### EXCERPT PROVIDED:
Idea: Enable the AbuseFilter blocking action

Background: Edit filter actions

The edit filter (or AbuseFilter) is a tool that allows editors in the edit filter manager group to primarily set automated controls to address common patterns of harmful editing.

When an edit filter's pattern matches an edit, a number of actions can be configured to be triggered. On the English Wikipedia, we have enabled the following edit filter actions:

  • Warning—The user is warned that their edit may not be appreciated, and is given the opportunity to submit it again.
  • Disallowing—Actions matching the filter will be prevented.
  • Revoking auto-promoted groups—Actions matching the filter will cause the user in question to be barred from receiving any auto-promotion (i.e. autoconfirmed / extended confirmed) for 5 days.
  • Tagging—The edit or change can be 'tagged' with a particular tag, which will be shown on Recent Changes, contributions, logs, new pages, history, and everywhere else.

Initial idea

If progressed to a RfC, I would like to propose that the English Wikipedia enables the blocking action for our edit filters (as, for example, Meta Wiki has done). When enabled, and explicitly set as an action, any users matching the filter will be blocked for the time specified, with a descriptive block summary indicating the rule that was triggered. Some specifics about how this would work was recently discussed at the edit filter noticeboard, but rather than move to a RfC at WP:VPR, I thought it best to gain wider feedback and ideas from the community.

Currently, edit filters set to disallow must be tested in logging mode first. The enabling of the disallow action is then announced on the edit filter noticeboard for review. For a filter to have the blocking action enabled, I would propose that it would need to be rigorously tested; first with the logging action, and then with the disallowing action (with attendant announcement to WP:EFN), before the blocking action could be enabled.

I welcome comments, suggestions and feedback on the idea. Of particular interest are the concerns raised at that EFN discussion around how we would handle non-admin EFMs and false-positive blocks. — TheresNoTime (talk • they/them) 11:47, 29 November 2022 (UTC)[reply]

  • Here is an example of what the blocks look like: meta-wiki AF blocks
  • Note, the AF can not leave a "talk page" notice about the block. Generally the editor will get the Abuse Filter notice when they trip the filter; and then they would get the standard blocked interface if attempting to edit during the block.

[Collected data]
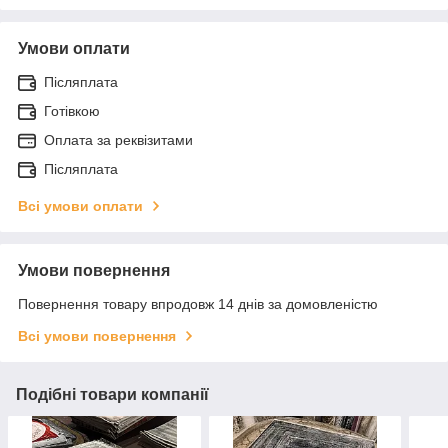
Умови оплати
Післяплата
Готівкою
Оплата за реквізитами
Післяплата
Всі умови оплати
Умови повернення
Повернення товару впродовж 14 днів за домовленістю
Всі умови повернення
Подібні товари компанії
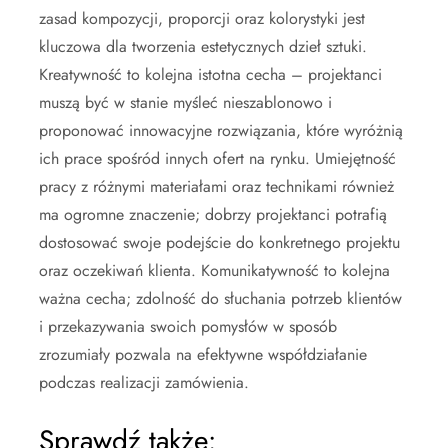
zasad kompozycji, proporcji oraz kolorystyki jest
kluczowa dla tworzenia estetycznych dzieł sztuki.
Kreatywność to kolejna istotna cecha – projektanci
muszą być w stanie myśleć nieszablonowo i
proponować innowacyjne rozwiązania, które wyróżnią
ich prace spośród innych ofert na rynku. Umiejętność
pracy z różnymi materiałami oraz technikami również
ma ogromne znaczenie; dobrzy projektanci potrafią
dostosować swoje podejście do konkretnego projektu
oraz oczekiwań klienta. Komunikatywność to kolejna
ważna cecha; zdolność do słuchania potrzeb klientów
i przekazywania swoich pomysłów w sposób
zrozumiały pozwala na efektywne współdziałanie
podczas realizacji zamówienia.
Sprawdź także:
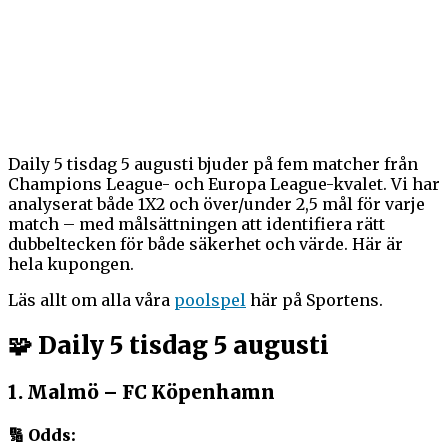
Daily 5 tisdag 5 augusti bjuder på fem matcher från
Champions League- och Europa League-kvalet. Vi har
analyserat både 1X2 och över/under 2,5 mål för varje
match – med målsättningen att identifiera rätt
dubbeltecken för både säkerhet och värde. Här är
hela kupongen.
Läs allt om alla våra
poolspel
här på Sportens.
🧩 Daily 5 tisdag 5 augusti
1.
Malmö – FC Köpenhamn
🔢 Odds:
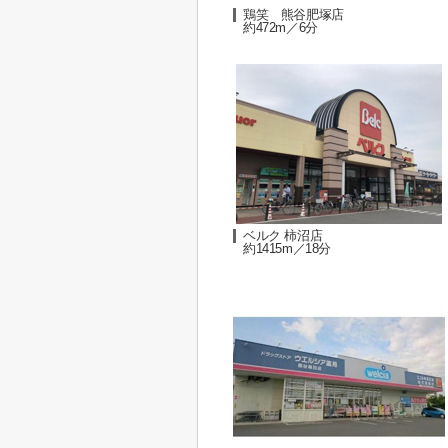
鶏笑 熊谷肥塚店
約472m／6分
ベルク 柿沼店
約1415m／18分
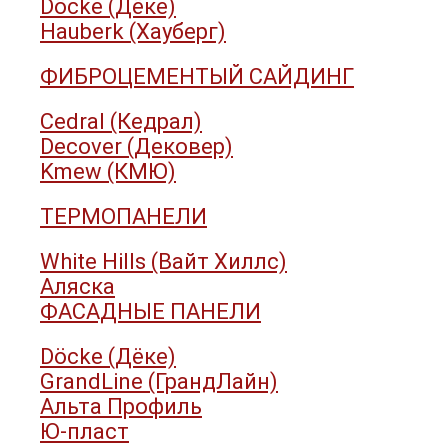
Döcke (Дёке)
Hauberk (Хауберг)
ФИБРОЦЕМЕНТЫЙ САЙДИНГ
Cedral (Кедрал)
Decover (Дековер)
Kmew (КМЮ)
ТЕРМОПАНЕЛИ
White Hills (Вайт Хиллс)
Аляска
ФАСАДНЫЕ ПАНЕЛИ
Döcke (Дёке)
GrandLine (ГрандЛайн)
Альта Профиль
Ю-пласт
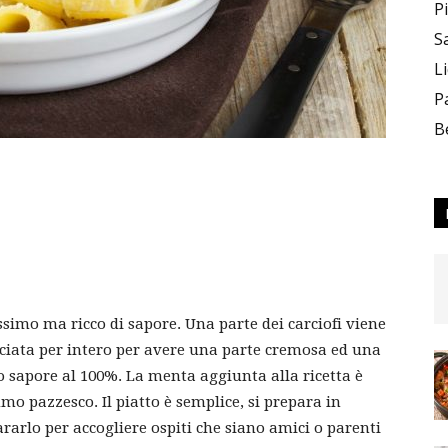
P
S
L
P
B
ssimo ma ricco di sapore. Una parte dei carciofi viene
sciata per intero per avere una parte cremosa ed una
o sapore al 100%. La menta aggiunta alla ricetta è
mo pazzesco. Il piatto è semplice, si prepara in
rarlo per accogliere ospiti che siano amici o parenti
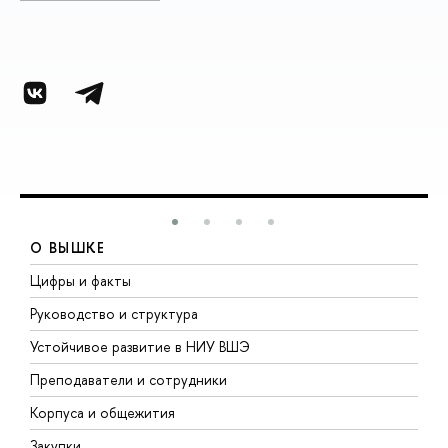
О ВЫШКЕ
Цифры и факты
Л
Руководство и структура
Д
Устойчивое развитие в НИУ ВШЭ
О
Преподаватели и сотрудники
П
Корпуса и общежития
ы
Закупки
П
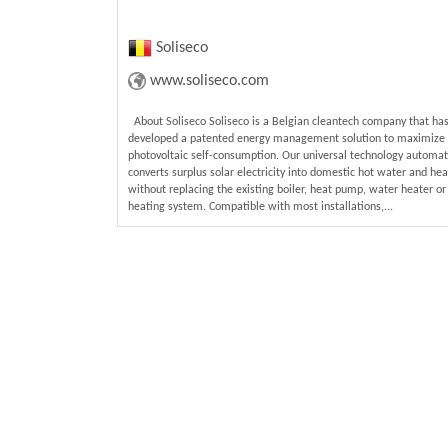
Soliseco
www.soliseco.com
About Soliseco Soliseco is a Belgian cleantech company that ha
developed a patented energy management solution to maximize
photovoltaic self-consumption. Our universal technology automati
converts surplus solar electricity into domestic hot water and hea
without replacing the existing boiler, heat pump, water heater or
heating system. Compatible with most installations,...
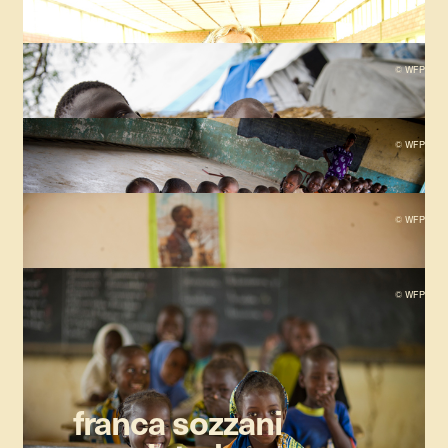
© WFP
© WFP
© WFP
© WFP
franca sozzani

==

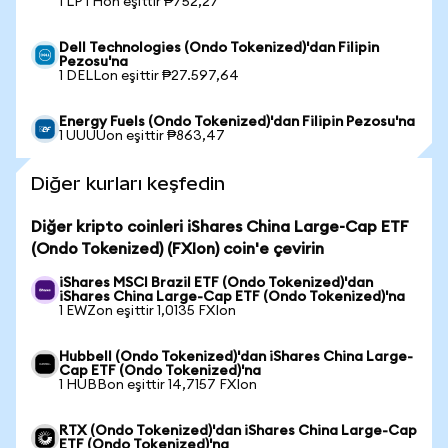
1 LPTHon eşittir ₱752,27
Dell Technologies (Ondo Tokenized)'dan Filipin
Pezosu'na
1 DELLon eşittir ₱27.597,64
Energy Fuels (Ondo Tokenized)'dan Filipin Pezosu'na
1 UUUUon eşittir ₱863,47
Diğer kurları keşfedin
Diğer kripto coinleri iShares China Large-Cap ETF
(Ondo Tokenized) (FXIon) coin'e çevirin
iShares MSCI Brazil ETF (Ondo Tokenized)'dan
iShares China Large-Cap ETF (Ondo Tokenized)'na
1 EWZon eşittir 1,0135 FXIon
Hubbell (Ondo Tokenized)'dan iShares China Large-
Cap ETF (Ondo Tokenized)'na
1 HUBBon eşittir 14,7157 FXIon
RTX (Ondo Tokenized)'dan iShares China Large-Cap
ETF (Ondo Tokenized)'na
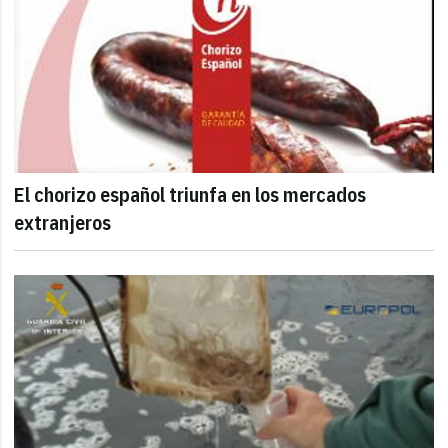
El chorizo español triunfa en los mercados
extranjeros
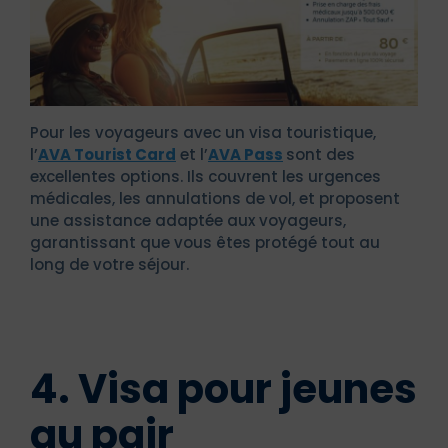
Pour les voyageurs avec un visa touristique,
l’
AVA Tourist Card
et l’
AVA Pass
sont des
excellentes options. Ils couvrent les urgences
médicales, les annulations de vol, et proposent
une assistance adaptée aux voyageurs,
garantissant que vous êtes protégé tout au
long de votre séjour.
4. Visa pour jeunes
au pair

### TASK ITEM:
Reproduce the passage of the edit filter proposal that runs from "Idea: Enable the" up to and including "submit it again.". These rows have no connection to the edit filter proposal.

### SOLUTION TO THIS TASK:
Idea: Enable the AbuseFilter blocking action

Background: Edit filter actions

The edit filter (or AbuseFilter) is a tool that allows editors in the edit filter manager group to primarily set automated controls to address common patterns of harmful editing.

When an edit filter's pattern matches an edit, a number of actions can be configured to be triggered. On the English Wikipedia, we have enabled the following edit filter actions:

  • Warning—The user is warned that their edit may not be appreciated, and is given the opportunity to submit it again.